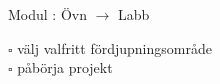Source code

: 
    Modul : Övn  $\rightarrow$ Labb 
    \begin{multicols}{3}\SlideFontTiny
    $\square$ välj valfritt fördjupningsområde \\
$\square$ påbörja projekt \\
    \end{multicols}
    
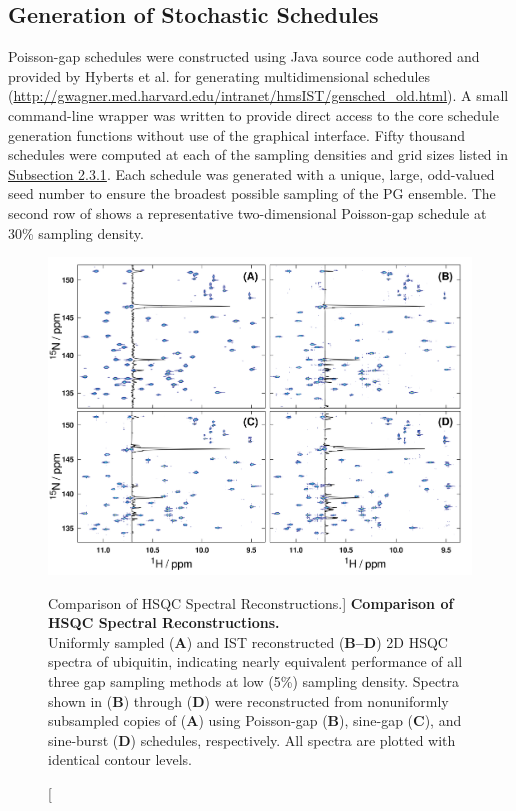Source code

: \subsection{Generation of Stochastic Schedules}

\begin{doublespace}
Poisson-gap schedules were constructed using Java source code authored and
provided by Hyberts et al. for generating multidimensional schedules
(\url{http://gwagner.med.harvard.edu/intranet/hmsIST/gensched_old.html}).
A small command-line wrapper was written to provide direct access to the
core schedule generation functions without use of the graphical interface.
Fifty thousand schedules were computed at each of the sampling densities
and grid sizes listed in \hyperlink{subsection.2.3.1}{Subsection 2.3.1}.
Each schedule was generated with a unique, large, odd-valued seed number
to ensure the broadest possible sampling of the PG ensemble. The second
row of  shows a representative two-dimensional
Poisson-gap schedule at 30\% sampling density.
\end{doublespace}

\begin{figure}[ht!]
\includegraphics[width=6.5in]{figs/dgs/06-hsqc.png}
\caption
      [Comparison of HSQC Spectral Reconstructions.]{
  {\bf Comparison of HSQC Spectral Reconstructions.}
  \\
  Uniformly sampled ({\bf A}) and IST reconstructed ({\bf B--D}) 2D \hnnmr{}
  HSQC spectra of ubiquitin, indicating nearly equivalent performance of all
  three gap sampling methods at low (5\%) sampling density. Spectra shown in
  ({\bf B}) through ({\bf D}) were reconstructed from nonuniformly subsampled
  copies of ({\bf A}) using Poisson-gap ({\bf B}), sine-gap ({\bf C}), and
  sine-burst ({\bf D}) schedules, respectively. All spectra are plotted with
  identical contour levels.
}
\label{figure.2.6}
\end{figure}

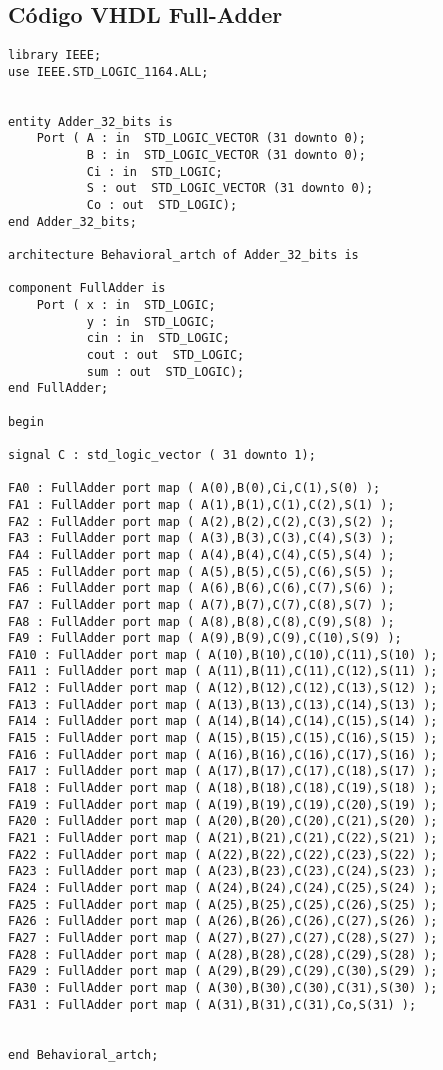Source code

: \documentclass[12pt]{article}
\begin{document}
\subsection{Código VHDL Full-Adder}
\begin{lstlisting}
library IEEE;
use IEEE.STD_LOGIC_1164.ALL;


entity Adder_32_bits is
    Port ( A : in  STD_LOGIC_VECTOR (31 downto 0);
           B : in  STD_LOGIC_VECTOR (31 downto 0);
           Ci : in  STD_LOGIC;
           S : out  STD_LOGIC_VECTOR (31 downto 0);
           Co : out  STD_LOGIC);
end Adder_32_bits;

architecture Behavioral_artch of Adder_32_bits is

component FullAdder is
    Port ( x : in  STD_LOGIC;
           y : in  STD_LOGIC;
           cin : in  STD_LOGIC;
           cout : out  STD_LOGIC;
           sum : out  STD_LOGIC);
end FullAdder;

begin

signal C : std_logic_vector ( 31 downto 1);

FA0 : FullAdder port map ( A(0),B(0),Ci,C(1),S(0) );
FA1 : FullAdder port map ( A(1),B(1),C(1),C(2),S(1) );
FA2 : FullAdder port map ( A(2),B(2),C(2),C(3),S(2) );
FA3 : FullAdder port map ( A(3),B(3),C(3),C(4),S(3) );
FA4 : FullAdder port map ( A(4),B(4),C(4),C(5),S(4) );
FA5 : FullAdder port map ( A(5),B(5),C(5),C(6),S(5) );
FA6 : FullAdder port map ( A(6),B(6),C(6),C(7),S(6) );
FA7 : FullAdder port map ( A(7),B(7),C(7),C(8),S(7) );
FA8 : FullAdder port map ( A(8),B(8),C(8),C(9),S(8) );
FA9 : FullAdder port map ( A(9),B(9),C(9),C(10),S(9) );
FA10 : FullAdder port map ( A(10),B(10),C(10),C(11),S(10) );
FA11 : FullAdder port map ( A(11),B(11),C(11),C(12),S(11) );
FA12 : FullAdder port map ( A(12),B(12),C(12),C(13),S(12) );
FA13 : FullAdder port map ( A(13),B(13),C(13),C(14),S(13) );
FA14 : FullAdder port map ( A(14),B(14),C(14),C(15),S(14) );
FA15 : FullAdder port map ( A(15),B(15),C(15),C(16),S(15) );
FA16 : FullAdder port map ( A(16),B(16),C(16),C(17),S(16) );
FA17 : FullAdder port map ( A(17),B(17),C(17),C(18),S(17) );
FA18 : FullAdder port map ( A(18),B(18),C(18),C(19),S(18) );
FA19 : FullAdder port map ( A(19),B(19),C(19),C(20),S(19) );
FA20 : FullAdder port map ( A(20),B(20),C(20),C(21),S(20) );
FA21 : FullAdder port map ( A(21),B(21),C(21),C(22),S(21) );
FA22 : FullAdder port map ( A(22),B(22),C(22),C(23),S(22) );
FA23 : FullAdder port map ( A(23),B(23),C(23),C(24),S(23) );
FA24 : FullAdder port map ( A(24),B(24),C(24),C(25),S(24) );
FA25 : FullAdder port map ( A(25),B(25),C(25),C(26),S(25) );
FA26 : FullAdder port map ( A(26),B(26),C(26),C(27),S(26) );
FA27 : FullAdder port map ( A(27),B(27),C(27),C(28),S(27) );
FA28 : FullAdder port map ( A(28),B(28),C(28),C(29),S(28) );
FA29 : FullAdder port map ( A(29),B(29),C(29),C(30),S(29) );
FA30 : FullAdder port map ( A(30),B(30),C(30),C(31),S(30) );
FA31 : FullAdder port map ( A(31),B(31),C(31),Co,S(31) );


end Behavioral_artch;
\end{lstlisting}
\end{document}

_ _ _ _ _

_Work order_. From the material above, copy exactly the lines between the line holding "FA16 : FullAdder" and the line holding "FA23 : FullAdder", inclusive, and only those.

_Task solution_.
FA16 : FullAdder port map ( A(16),B(16),C(16),C(17),S(16) );
FA17 : FullAdder port map ( A(17),B(17),C(17),C(18),S(17) );
FA18 : FullAdder port map ( A(18),B(18),C(18),C(19),S(18) );
FA19 : FullAdder port map ( A(19),B(19),C(19),C(20),S(19) );
FA20 : FullAdder port map ( A(20),B(20),C(20),C(21),S(20) );
FA21 : FullAdder port map ( A(21),B(21),C(21),C(22),S(21) );
FA22 : FullAdder port map ( A(22),B(22),C(22),C(23),S(22) );
FA23 : FullAdder port map ( A(23),B(23),C(23),C(24),S(23) );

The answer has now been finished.